# Maximum Likelihood Estimation

The method of maximum likelihood estimation allows to estimate point parameters for a given distribution underlying some observed data. Let’s look at an example to understand what this means:
Imagine you measure the height of 20 women within an age-range between 20-40 years. You denote the measurements as $X_1=x_1, X_2=x_2,…,X_{20}=x_{20}$, where the capital $X_i$ refers to the i’th measurement and the lowercase $x_i$ to the particular value. For example, if the third measurement was 164 centimeters, you write $X_3=164$, so $x_3=164$. Each measurement can be interpreted as an outcome of a random experiment. Therefore, we can interpret each $X_i$ as a random variable, r.v., and each $x_i$ as a sample drawn from the (one) distribution that we associate with the random variables. Again – we believe that all $X_i$ follow the same probability distribution. In other words, we have a random sample from an unknown joint probability distribution. Notice also that the height of one woman is independent of the height of another woman. Therefore, we can also assume that the measurements are mutually independent of each other. We call a set of r.v.s with these properties (mutual independence and sharing the same distribution), independent and identically distributed, i.i.d..

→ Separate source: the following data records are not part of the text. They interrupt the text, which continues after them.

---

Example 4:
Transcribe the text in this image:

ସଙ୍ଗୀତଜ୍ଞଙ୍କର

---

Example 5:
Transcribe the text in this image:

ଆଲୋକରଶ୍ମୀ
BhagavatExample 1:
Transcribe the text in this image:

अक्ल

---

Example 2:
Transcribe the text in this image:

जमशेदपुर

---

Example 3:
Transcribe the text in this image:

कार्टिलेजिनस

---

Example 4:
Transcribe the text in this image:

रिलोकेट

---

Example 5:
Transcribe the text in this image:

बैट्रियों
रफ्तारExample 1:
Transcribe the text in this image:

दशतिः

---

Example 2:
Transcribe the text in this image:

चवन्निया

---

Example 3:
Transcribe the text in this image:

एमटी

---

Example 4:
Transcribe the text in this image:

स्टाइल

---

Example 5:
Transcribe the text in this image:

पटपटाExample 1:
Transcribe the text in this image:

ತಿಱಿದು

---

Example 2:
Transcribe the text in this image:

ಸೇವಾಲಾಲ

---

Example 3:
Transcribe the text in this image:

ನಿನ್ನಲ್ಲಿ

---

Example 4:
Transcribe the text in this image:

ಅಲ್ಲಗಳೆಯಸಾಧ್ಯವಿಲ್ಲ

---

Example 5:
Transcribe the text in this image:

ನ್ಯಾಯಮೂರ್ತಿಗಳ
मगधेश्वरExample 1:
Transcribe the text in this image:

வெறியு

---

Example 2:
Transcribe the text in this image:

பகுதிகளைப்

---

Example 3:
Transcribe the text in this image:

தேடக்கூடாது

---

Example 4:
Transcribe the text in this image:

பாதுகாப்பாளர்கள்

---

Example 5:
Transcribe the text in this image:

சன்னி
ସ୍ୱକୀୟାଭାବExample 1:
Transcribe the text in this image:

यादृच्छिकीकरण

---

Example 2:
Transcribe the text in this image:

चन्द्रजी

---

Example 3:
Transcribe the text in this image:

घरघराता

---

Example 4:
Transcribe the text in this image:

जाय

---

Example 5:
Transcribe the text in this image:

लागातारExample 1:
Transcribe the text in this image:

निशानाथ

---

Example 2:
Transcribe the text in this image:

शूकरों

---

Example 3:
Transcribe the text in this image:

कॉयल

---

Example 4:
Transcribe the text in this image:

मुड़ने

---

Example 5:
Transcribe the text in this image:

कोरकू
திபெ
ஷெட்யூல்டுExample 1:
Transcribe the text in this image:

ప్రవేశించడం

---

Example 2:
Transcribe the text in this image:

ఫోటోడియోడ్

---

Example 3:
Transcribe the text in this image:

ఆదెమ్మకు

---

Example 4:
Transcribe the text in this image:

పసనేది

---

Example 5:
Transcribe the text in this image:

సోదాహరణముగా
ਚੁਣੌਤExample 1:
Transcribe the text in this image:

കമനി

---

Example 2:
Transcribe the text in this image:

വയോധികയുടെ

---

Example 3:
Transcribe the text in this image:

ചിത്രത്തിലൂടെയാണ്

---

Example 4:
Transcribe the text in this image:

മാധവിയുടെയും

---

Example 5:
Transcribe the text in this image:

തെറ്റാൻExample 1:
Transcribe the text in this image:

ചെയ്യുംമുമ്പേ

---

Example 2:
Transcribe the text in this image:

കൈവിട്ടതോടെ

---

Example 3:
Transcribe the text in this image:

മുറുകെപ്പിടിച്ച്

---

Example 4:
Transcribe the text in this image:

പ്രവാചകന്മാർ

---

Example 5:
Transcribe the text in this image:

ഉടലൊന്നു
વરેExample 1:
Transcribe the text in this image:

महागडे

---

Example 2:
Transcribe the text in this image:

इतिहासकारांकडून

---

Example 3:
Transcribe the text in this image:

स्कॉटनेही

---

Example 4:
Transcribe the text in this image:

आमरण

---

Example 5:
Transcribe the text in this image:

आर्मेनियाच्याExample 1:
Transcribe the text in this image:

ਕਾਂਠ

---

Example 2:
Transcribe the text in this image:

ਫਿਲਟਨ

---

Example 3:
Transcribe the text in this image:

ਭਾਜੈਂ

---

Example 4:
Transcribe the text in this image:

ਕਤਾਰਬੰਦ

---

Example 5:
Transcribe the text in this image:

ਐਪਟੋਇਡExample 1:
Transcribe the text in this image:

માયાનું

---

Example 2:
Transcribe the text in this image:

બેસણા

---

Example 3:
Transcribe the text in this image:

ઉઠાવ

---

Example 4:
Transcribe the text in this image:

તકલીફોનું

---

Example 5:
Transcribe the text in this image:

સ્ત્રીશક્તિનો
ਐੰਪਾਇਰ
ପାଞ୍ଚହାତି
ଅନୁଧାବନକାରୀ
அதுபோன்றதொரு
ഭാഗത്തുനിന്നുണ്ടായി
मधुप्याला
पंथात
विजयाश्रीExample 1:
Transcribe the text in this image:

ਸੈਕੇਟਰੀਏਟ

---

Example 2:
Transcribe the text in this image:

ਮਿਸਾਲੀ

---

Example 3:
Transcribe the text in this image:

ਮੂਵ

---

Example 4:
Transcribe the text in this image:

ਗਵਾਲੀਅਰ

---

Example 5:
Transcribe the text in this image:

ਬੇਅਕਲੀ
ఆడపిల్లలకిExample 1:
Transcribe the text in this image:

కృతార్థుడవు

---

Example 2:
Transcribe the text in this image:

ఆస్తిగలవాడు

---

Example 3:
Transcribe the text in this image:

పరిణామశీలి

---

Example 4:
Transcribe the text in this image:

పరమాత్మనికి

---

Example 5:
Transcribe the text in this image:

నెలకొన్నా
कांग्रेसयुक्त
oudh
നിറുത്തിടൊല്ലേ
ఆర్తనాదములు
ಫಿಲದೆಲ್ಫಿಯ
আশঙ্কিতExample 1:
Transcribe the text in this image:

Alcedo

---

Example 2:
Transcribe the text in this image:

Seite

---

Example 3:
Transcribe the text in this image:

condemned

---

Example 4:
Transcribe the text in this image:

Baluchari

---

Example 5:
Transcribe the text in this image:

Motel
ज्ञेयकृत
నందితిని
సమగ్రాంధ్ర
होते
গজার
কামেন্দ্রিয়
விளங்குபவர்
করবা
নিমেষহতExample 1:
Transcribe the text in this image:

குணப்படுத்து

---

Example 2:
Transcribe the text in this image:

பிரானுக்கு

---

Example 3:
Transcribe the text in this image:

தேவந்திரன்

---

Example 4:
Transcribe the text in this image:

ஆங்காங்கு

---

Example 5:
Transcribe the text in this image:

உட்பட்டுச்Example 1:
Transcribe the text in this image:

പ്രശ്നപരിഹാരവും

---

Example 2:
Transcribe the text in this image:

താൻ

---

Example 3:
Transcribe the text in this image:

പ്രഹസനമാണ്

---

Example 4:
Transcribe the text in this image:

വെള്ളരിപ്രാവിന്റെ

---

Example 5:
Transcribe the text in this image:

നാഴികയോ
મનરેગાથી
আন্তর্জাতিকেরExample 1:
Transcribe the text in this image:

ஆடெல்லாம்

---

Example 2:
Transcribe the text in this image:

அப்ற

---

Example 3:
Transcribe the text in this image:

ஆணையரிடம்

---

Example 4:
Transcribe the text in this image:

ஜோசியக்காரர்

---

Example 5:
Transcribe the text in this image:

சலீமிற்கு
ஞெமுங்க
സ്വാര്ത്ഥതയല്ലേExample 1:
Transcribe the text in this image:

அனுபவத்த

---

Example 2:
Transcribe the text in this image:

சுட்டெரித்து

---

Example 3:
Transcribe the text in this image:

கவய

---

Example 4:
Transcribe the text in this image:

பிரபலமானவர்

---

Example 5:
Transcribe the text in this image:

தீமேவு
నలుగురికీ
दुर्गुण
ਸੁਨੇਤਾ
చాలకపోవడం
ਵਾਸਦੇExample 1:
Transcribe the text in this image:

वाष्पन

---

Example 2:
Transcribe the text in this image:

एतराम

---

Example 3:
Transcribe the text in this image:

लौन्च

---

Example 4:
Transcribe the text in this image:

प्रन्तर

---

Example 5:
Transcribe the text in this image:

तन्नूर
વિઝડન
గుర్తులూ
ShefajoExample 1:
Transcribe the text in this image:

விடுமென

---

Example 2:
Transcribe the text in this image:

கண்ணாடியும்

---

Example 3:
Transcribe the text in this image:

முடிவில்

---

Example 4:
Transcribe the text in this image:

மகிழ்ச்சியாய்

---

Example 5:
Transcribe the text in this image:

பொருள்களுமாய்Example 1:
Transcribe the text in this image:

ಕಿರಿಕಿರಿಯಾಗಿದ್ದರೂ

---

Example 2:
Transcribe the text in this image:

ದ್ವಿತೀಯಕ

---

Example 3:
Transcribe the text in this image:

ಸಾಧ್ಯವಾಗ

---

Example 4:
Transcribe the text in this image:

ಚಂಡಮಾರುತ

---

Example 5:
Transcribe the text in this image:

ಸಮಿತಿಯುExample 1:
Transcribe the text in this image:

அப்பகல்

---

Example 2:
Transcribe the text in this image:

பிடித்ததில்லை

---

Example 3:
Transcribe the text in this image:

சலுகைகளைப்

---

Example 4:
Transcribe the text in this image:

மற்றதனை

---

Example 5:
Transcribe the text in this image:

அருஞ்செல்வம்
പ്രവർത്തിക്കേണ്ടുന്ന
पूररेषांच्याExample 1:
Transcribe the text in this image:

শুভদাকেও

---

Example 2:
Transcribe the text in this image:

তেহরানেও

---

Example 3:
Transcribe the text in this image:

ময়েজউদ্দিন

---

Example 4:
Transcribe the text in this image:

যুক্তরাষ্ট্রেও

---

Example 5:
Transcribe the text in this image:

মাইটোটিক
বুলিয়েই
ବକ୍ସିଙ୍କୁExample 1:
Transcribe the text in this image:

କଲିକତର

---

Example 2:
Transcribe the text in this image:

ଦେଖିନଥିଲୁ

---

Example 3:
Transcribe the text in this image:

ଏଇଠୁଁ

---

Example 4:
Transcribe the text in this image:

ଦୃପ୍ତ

In this example, we assume that the joint probability distribution of our random sample is a normal distribution. This assumption is our model hypothesis. A normal distribution is determined by its mean $\mu$ and variance $\sigma^2$. Unfortunately, we do not know these parameters. Of course, we could assume another distribution if we had a good reason to do so, and in that case we would have a different set of unknown parameters to estimate. Now we want to find good estimates for those unknown parameters. This is what Maximum Likelihood Estimation does: It finds the (point) estimates of the model parameters that make the observations most likely (→ maximally likely → maximum likelihood). Most likely means: It chooses the parameters for which the joint probability for the observations
is maximal. So the word ”likelihood” is not the same as ”probability”. A probability can be determined/described by a pmf/pdf. For example, $P(X = x)$, the probability that the r.v. X takes the value x is defined by its according pmf=$f_X(x)$ (or pdf in the continuous case), which could be a function governed by one (or more) parameter(s), θ. The task is to find a value for θ s.t. P (X = x) is maximal. Let’s check figure 1 to see an example for that:

The blue crosses denote the 20 height measurements from our example. These observations were drawn from the normal distribution plotted in pale orange. In reality we would not know this distribution and/or its parameters. Suppose, we had been given 3 other normal distributions, B, C, and D, plotted in green, red, and purple in the figure. Which one of these 3 distributions is most likely to have produced the observations? By eyeballing it, we can tell it is the one plotted in purple (although none of these three given distributions really looks appropriate). How to quantify this? We want to know the probability of obtaining the given observations under the assumption that they were generated by each of the 3 given distributions. So we are asking: ”What is the probability that the event $X_1 = x_1$ and the event $X_2 = x-2$and … $X_{20} = x_{20}$ occur together, given that they were all generated by distribution B”. This can be written as: $P(X_1=x_1 \cap … X_{20}=x_{20} | \mu_{B}; \sigma_{B})$. In this case, the subscript B denotes the parameters of the particular distribution. We simply compute this probability for all the three distributions, and then we pick the distribution for which we got the highest probability. Remember: the $X_i$ are i.i.d.. The joint probabilty of n events is the product of the probability of each individual event, if the events are independent. Because i.i.d. implies independence we can write our probability as a product as shown in equation 1.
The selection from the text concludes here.